Data records –
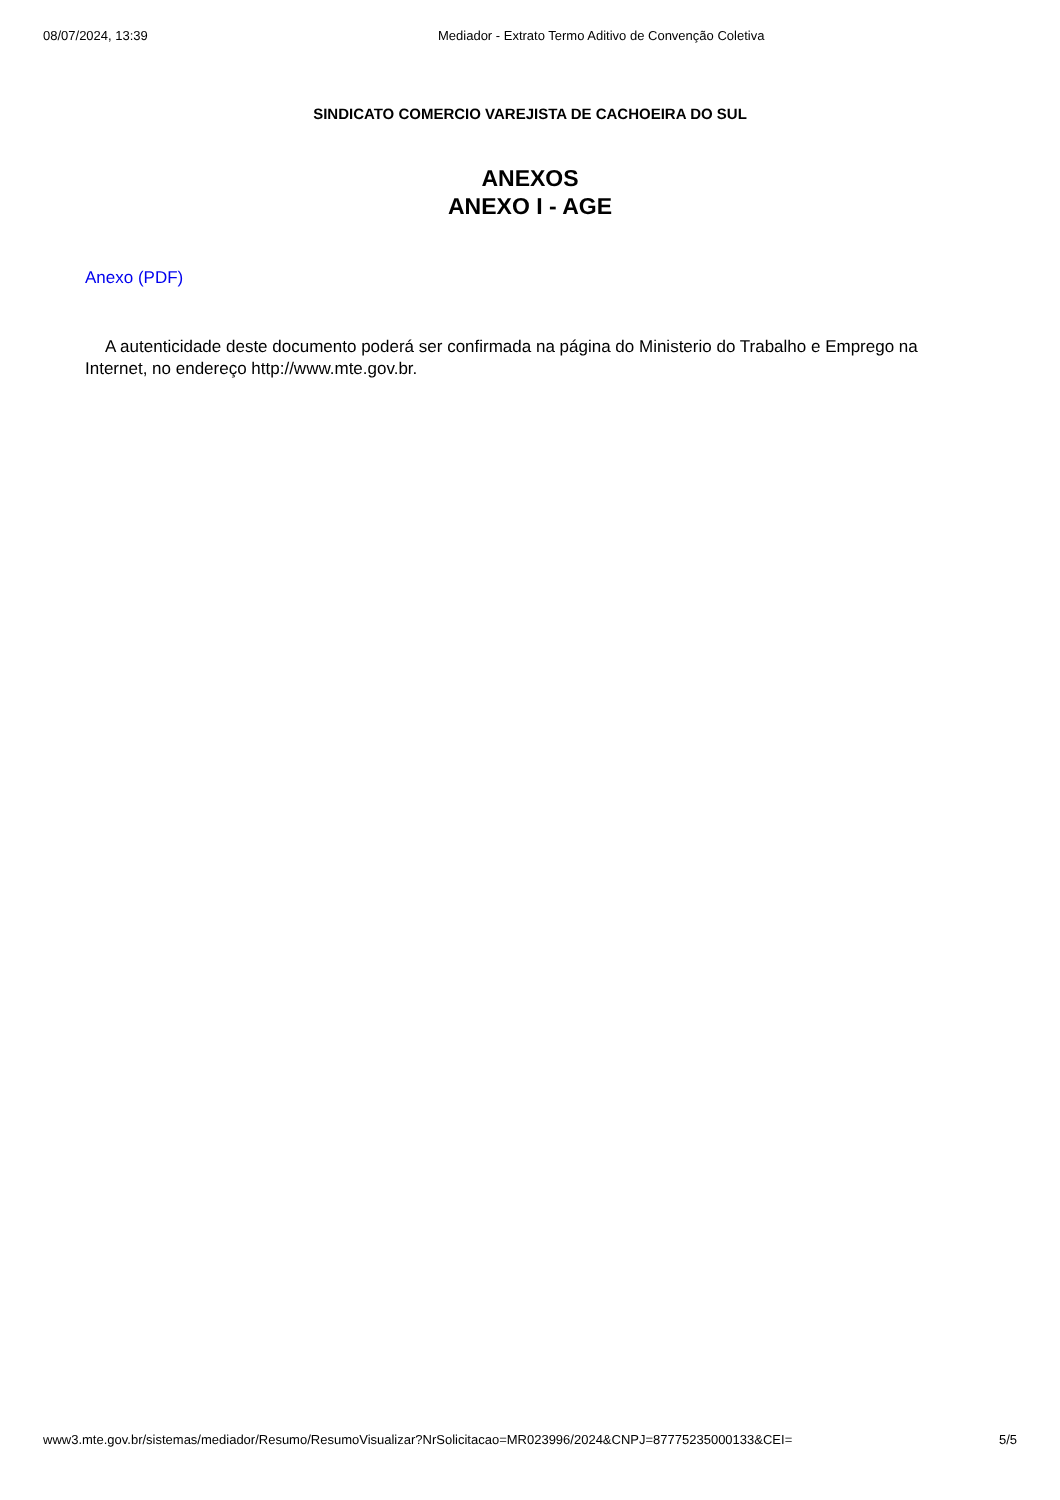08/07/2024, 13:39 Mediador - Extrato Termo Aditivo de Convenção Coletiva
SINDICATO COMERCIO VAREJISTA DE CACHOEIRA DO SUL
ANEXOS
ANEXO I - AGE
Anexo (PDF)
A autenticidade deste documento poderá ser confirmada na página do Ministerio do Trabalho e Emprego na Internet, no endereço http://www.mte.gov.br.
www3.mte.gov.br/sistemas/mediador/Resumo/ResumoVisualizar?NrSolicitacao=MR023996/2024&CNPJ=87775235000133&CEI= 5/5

Problem details – Return, unchanged, the lines from the first line of the material through the line that holds "A autenticidade deste", inclusive, omitting pictures.

Result of this exercise –
08/07/2024, 13:39 Mediador - Extrato Termo Aditivo de Convenção Coletiva
SINDICATO COMERCIO VAREJISTA DE CACHOEIRA DO SUL
ANEXOS
ANEXO I - AGE
Anexo (PDF)
A autenticidade deste documento poderá ser confirmada na página do Ministerio do Trabalho e Emprego na Internet, no endereço http://www.mte.gov.br.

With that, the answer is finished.